Throughout the 1940’s China faced many economic and social problems. Chinese society had developed very little since the nineteenth and had been hit badly by the warfare of the twentieth century. Additionally, the ongoing war with Japan initiated by Japanese troops in Beijing as part of a carefully prepared plan wherein Japan would invade China in an attempt to fuel their hunger for land and steadily increase their own empire. Naturally, the Guomindang and the Communist parties remained in their own designated areas from where they had previously suppressed the Civil War between them.This caused much disunity among the people and quality of life in the countryside areas of China deteriorated rapidly.
During this time Chinese industry was very weak. There was very little in the way of large scale production facilities and all agricultural activities relied on manual labour and communes. As a result of this many food shortages arose. This mainly affected the poorer areas of China, inhabited mostly by peasants, later it did, however, become a major problem in the perhaps more privileged areas of China. In such areas, predominantly cities and towns, hungry crowds stormed shops, riots broke out, and public order collapsed.

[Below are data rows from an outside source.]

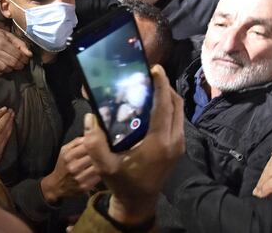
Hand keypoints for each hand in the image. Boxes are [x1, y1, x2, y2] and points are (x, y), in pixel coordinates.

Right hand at [0, 24, 31, 74]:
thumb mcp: (10, 36)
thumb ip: (21, 45)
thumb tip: (29, 55)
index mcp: (2, 42)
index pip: (17, 55)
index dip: (24, 59)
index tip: (26, 60)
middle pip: (12, 63)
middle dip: (19, 65)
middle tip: (21, 64)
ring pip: (4, 68)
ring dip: (11, 69)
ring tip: (13, 66)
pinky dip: (1, 72)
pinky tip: (4, 68)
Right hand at [40, 137, 100, 203]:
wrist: (57, 185)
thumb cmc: (63, 165)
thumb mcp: (64, 150)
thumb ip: (76, 142)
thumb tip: (89, 135)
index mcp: (68, 156)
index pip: (87, 146)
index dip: (95, 144)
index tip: (100, 143)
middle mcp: (73, 167)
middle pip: (94, 156)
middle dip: (100, 153)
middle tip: (105, 151)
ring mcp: (79, 178)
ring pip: (97, 167)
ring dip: (102, 163)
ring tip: (104, 160)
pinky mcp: (84, 187)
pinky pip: (97, 177)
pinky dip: (100, 173)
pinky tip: (100, 170)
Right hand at [83, 64, 184, 224]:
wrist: (140, 202)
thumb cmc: (123, 183)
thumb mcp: (104, 167)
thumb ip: (95, 143)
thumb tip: (91, 117)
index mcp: (159, 142)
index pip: (164, 105)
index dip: (161, 84)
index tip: (155, 69)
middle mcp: (174, 140)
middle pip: (176, 104)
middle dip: (166, 86)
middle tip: (150, 75)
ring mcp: (179, 144)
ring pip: (179, 111)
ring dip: (168, 96)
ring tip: (152, 87)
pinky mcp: (178, 147)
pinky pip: (178, 119)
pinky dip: (169, 107)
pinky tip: (154, 105)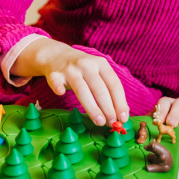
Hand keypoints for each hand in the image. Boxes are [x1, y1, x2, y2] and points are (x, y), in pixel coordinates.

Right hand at [13, 39, 128, 126]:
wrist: (57, 55)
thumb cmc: (82, 69)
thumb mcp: (98, 72)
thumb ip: (109, 88)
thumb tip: (123, 111)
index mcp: (101, 64)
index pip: (114, 84)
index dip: (120, 102)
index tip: (123, 118)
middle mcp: (87, 65)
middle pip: (100, 89)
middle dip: (108, 108)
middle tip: (111, 123)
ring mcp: (70, 69)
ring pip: (82, 89)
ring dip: (92, 107)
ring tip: (99, 122)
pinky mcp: (54, 73)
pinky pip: (56, 81)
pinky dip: (58, 87)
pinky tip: (60, 94)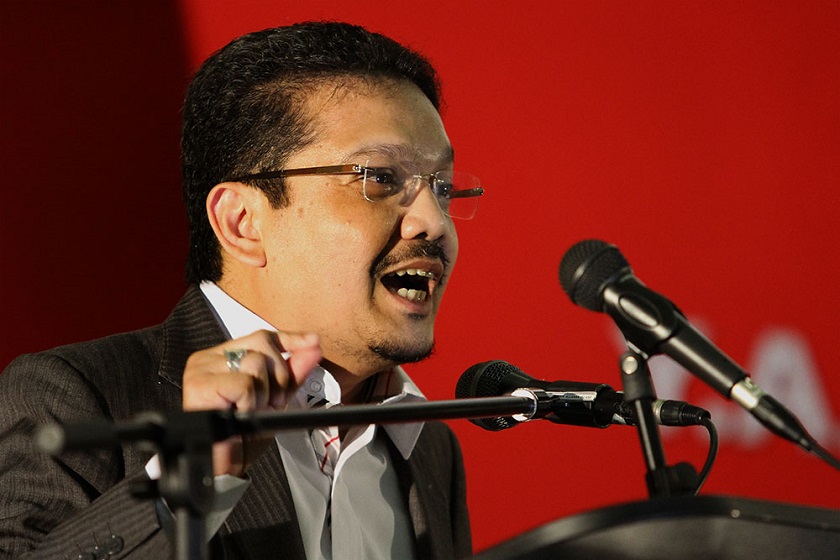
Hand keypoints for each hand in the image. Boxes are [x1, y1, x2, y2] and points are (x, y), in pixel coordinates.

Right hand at [182, 329, 321, 475]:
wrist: (225, 467)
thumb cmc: (242, 436)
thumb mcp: (275, 398)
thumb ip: (293, 372)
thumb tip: (313, 347)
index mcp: (223, 357)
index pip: (262, 337)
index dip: (290, 339)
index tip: (312, 342)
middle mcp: (209, 359)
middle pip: (262, 346)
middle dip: (277, 377)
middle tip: (269, 403)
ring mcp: (201, 370)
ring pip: (255, 363)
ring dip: (262, 394)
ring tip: (250, 411)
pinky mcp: (199, 385)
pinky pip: (244, 383)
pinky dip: (250, 402)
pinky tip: (239, 414)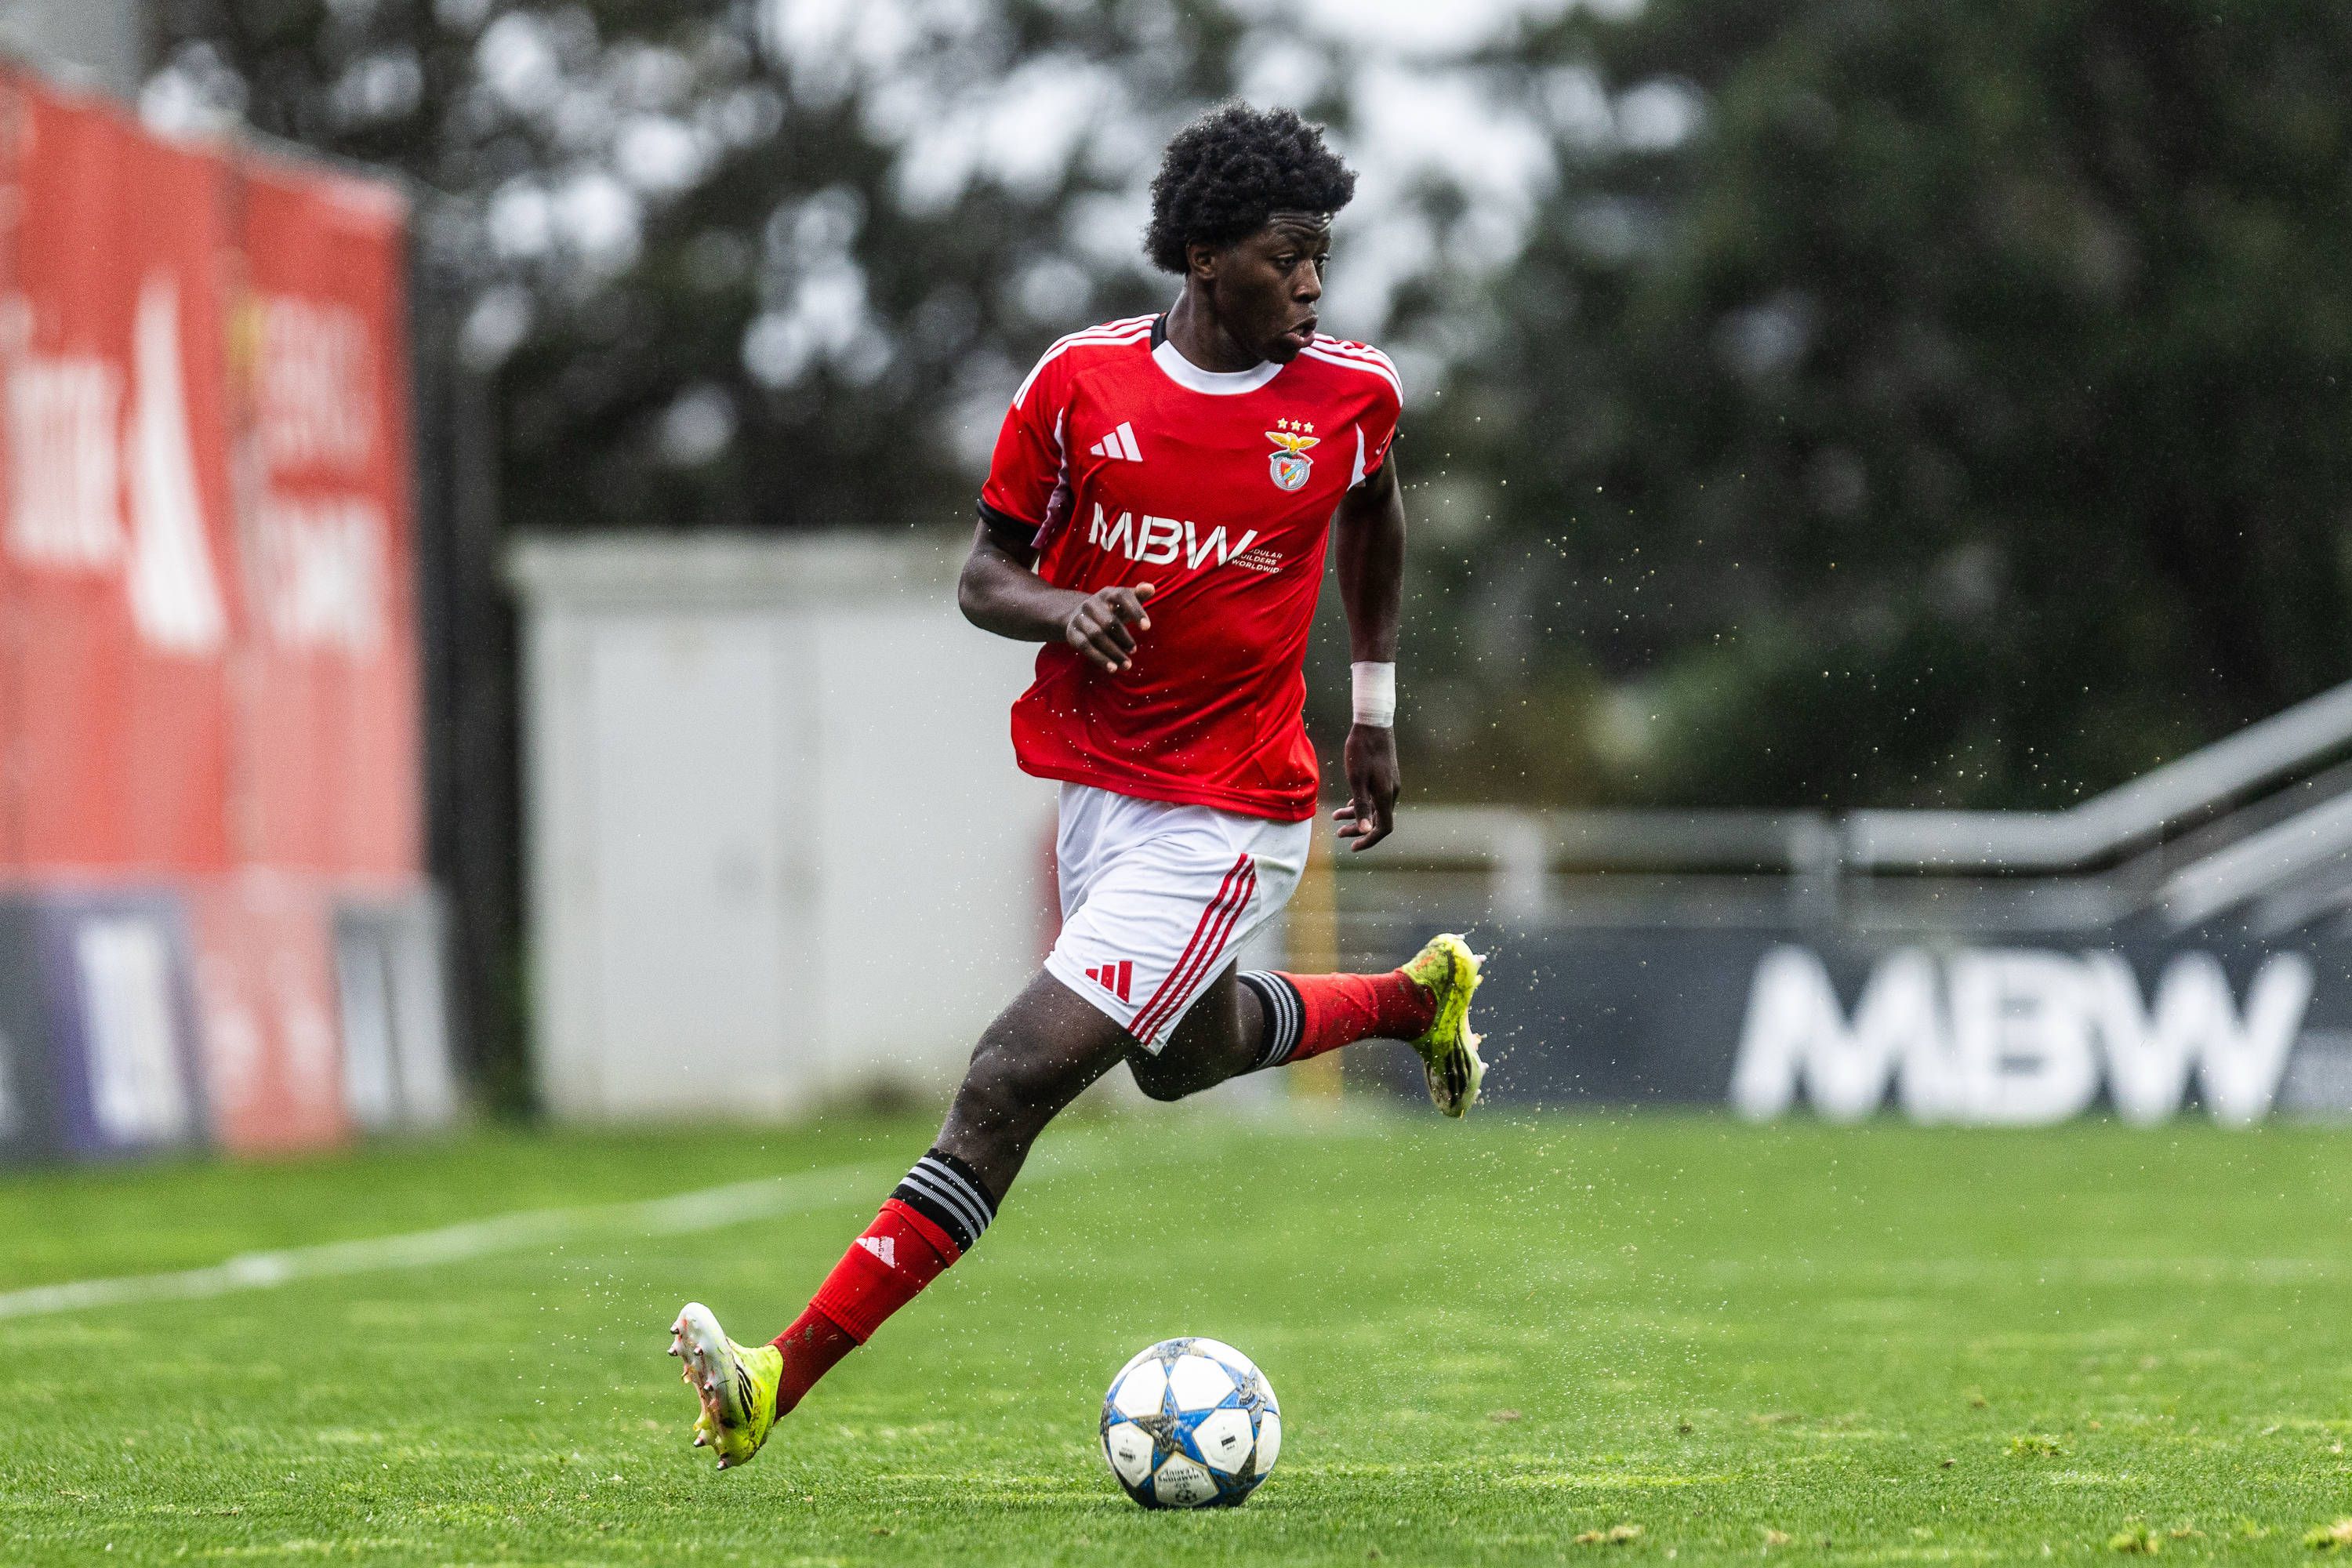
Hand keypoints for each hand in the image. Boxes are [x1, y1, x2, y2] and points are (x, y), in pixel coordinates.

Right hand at [1064, 582, 1155, 672]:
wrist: (1081, 615)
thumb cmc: (1112, 609)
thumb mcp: (1125, 601)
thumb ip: (1139, 595)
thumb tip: (1150, 588)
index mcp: (1108, 593)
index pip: (1122, 597)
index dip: (1135, 611)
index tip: (1147, 628)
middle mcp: (1092, 603)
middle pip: (1109, 622)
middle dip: (1124, 638)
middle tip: (1134, 650)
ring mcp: (1080, 618)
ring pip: (1097, 636)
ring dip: (1114, 652)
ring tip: (1127, 665)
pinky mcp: (1072, 632)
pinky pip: (1086, 647)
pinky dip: (1100, 658)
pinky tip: (1113, 668)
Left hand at [1333, 722, 1398, 851]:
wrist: (1373, 724)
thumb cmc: (1361, 751)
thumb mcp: (1356, 780)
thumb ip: (1360, 807)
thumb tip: (1365, 832)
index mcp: (1385, 796)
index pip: (1383, 828)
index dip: (1369, 840)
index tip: (1353, 847)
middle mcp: (1391, 792)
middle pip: (1377, 820)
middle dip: (1357, 829)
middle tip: (1338, 834)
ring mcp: (1389, 783)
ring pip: (1374, 808)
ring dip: (1356, 816)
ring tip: (1335, 817)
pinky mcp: (1385, 776)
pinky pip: (1375, 797)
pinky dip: (1361, 804)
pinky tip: (1347, 804)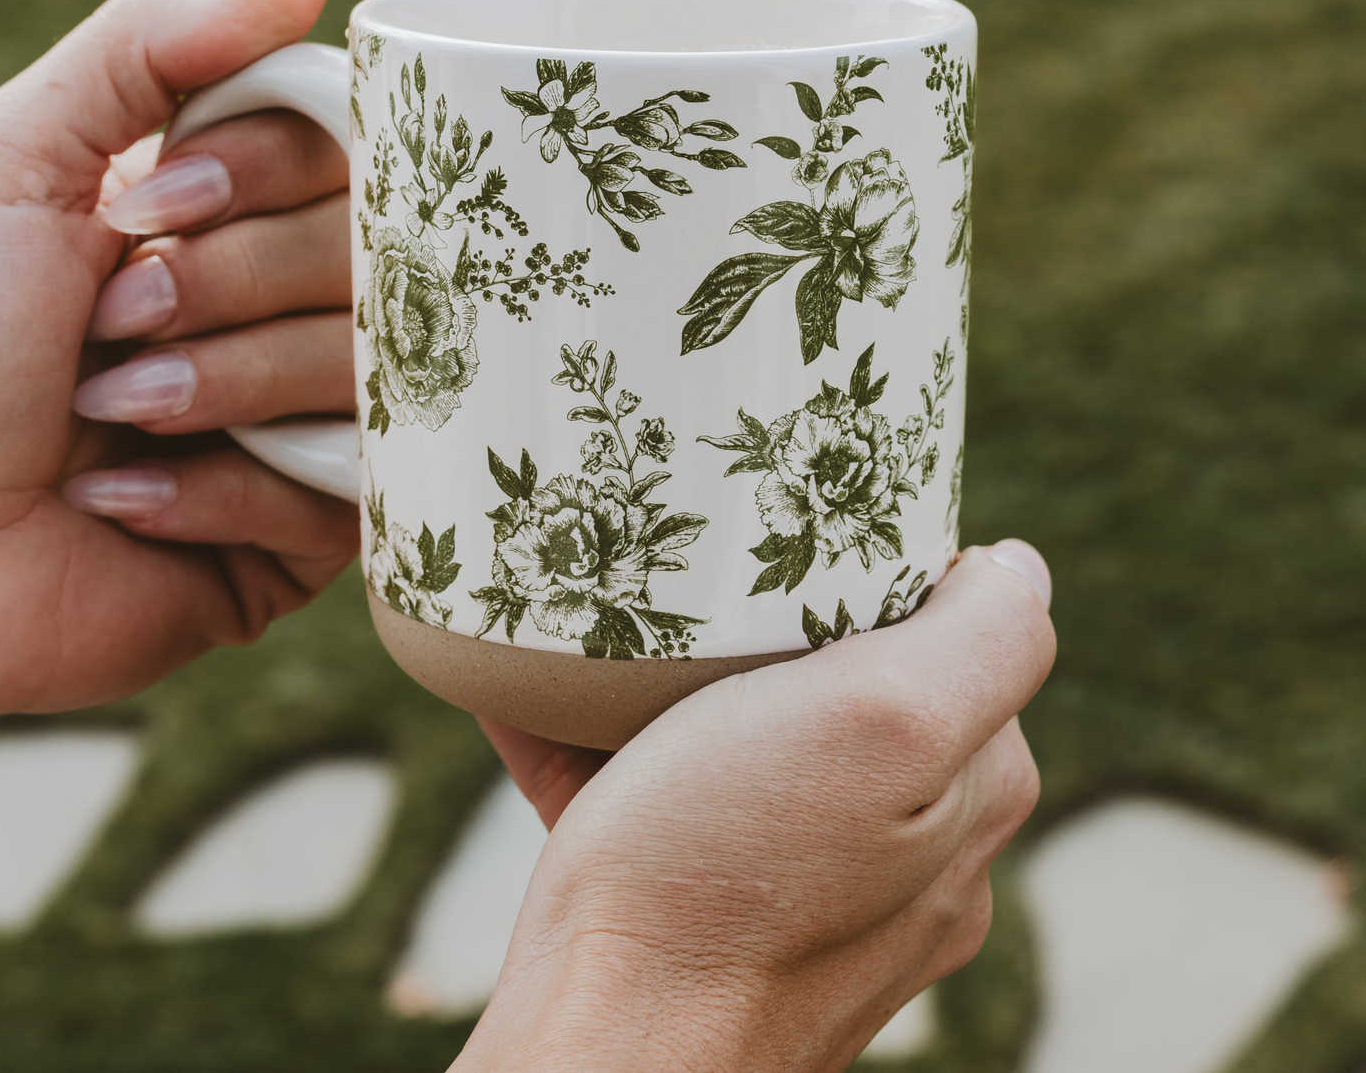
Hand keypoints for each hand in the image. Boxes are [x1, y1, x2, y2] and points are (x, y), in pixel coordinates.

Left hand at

However, this was not the full extent of China’s problems. There was not much in the way of new technology and farming was very inefficient. As expected, this increased the great food shortages now swiftly spreading over China, killing some three million peasants. Little was done by local governments to resolve these issues, this was largely due to them being used to bribery and corruption, thus making any decision making to be extremely slow.
Conjointly, Chinese society was exceedingly traditional. Arranged marriages and bigamy were commonplace. Basic welfare problems, medical care, poor housing and poverty all had a negative effect on peasants, numerous of them living in the so called ‘liberation areas’ under Communist control, and made life for them incredibly hard. Yet again the government, mainly the Communists, did very little to deal with these issues, they did, however, make a few perhaps insignificant, at the time, social reforms, in the laws of women. Consider that women had been oppressed virtually since the start of Chinese society: it was traditional to practice such things as foot-binding and child prostitution. Under the Communists, the 1951 Marriage Law abolished both of these barbarities, as well as arranged marriages, child marriages and bigamy.
On the other hand city life was moderately easier. These were the areas under Chiang Kaishek’s and the Guomindang control, a large number of these cities were in Chongqing, and mostly contained wealthy business men or landowners. Naturally these were the people most to benefit from a Nationalist regime.
Furthermore, amidst all these predicaments, Chiang Kaishek introduced the ‘New Life Movement’ and the ‘Rural Service’ it’s aim was to achieve a sense of national among the people. The New Life Movement put great stress on self-discipline and honesty and encouraged people to be clean and hygienic- for instance, to blow their noses into handkerchiefs instead of onto the street. However it did not try to deal with China’s primary problems, and so because of this it soon earned a reputation of being trivial. The Rural Service, like the New Life Movement, was criticised as being frivolous which did nothing to tackle China’s deep-rooted poverty.
In conclusion, it becomes clear that neither the Communists nor the KMD did little or nothing to improve life for the masses of Chinese people. Many people died of starvation due to the lack of organisation at harvest time and generally throughout the year. The Government had not done much to help peasants and in some cases their living conditions became worse. From here, it seems as though things could not get any worse, and as the winners of the Civil War, the Communists, led victorious. They now had to deal with these not quite glitches in the system, but major problems, for China to be united once again.